(Exercise description) Reproduce exactly the lines from the one containing "border: 1px solid #9aaec0;" through the last line of the data, both ends included.

(Entries shown)
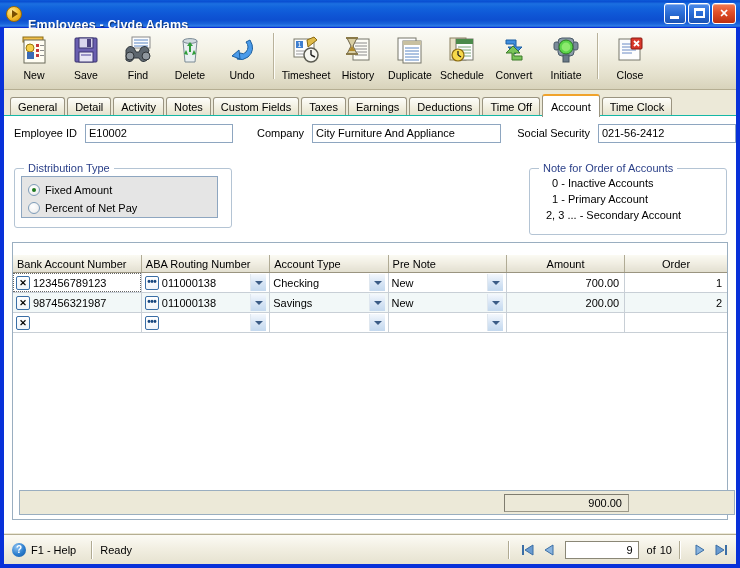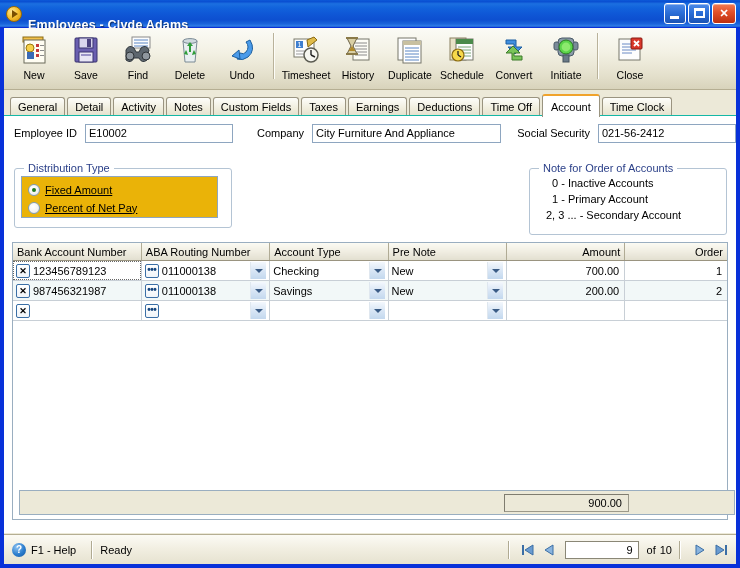--- a/index.html
+++ b/index.html
@@ -257,23 +257,22 @@
     color: #2a3f88;
     white-space: nowrap;
   }
   .radio-panel {
     position: absolute;
     left: 6px; top: 7px;
     width: 197px;
     height: 42px;
     box-sizing: border-box;
     border: 1px solid #8ea6c0;
-    background: #eab308;
+    background: #e5e5e5;
     padding: 4px 0 0 6px;
-    text-decoration: underline;
   }
   .radio-row {
     display: flex;
     align-items: center;
     height: 17px;
     margin-bottom: 1px;
   }
   .radio {
     width: 12px; height: 12px;
     box-sizing: border-box;
@@ -311,34 +310,35 @@
     box-sizing: border-box;
     border: 1px solid #9aaec0;
     background: #ffffff;
     overflow: hidden;
   }
   table.grid {
     border-collapse: collapse;
     table-layout: fixed;
     width: 714px;
     font-size: 11px;
+    margin-top: 12px;
   }
   table.grid th {
     height: 17px;
     background: linear-gradient(to bottom, #fbfaf3 0%, #efece0 55%, #e2dfd0 100%);
     border-right: 1px solid #b0ab95;
     border-bottom: 1px solid #9a9480;
     font-weight: normal;
     font-size: 11px;
     color: #000;
     padding: 0 4px;
     text-align: left;
     white-space: nowrap;
   }
-  table.grid th.right { text-align: right; }
+  table.grid th.right { text-align: center; }
   table.grid td {
     height: 19px;
     border-right: 1px solid #c8cfd6;
     border-bottom: 1px solid #c8cfd6;
     padding: 0;
     vertical-align: middle;
     background: #ffffff;
     overflow: hidden;
   }
   table.grid tr.row-even td { background: #f2f8f8; }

(Response for this exercise)
     border: 1px solid #9aaec0;
     background: #ffffff;
     overflow: hidden;
   }
   table.grid {
     border-collapse: collapse;
     table-layout: fixed;
     width: 714px;
     font-size: 11px;
+    margin-top: 12px;
   }
   table.grid th {
     height: 17px;
     background: linear-gradient(to bottom, #fbfaf3 0%, #efece0 55%, #e2dfd0 100%);
     border-right: 1px solid #b0ab95;
     border-bottom: 1px solid #9a9480;
     font-weight: normal;
     font-size: 11px;
     color: #000;
     padding: 0 4px;
     text-align: left;
     white-space: nowrap;
   }
-  table.grid th.right { text-align: right; }
+  table.grid th.right { text-align: center; }
   table.grid td {
     height: 19px;
     border-right: 1px solid #c8cfd6;
     border-bottom: 1px solid #c8cfd6;
     padding: 0;
     vertical-align: middle;
     background: #ffffff;
     overflow: hidden;
   }
   table.grid tr.row-even td { background: #f2f8f8; }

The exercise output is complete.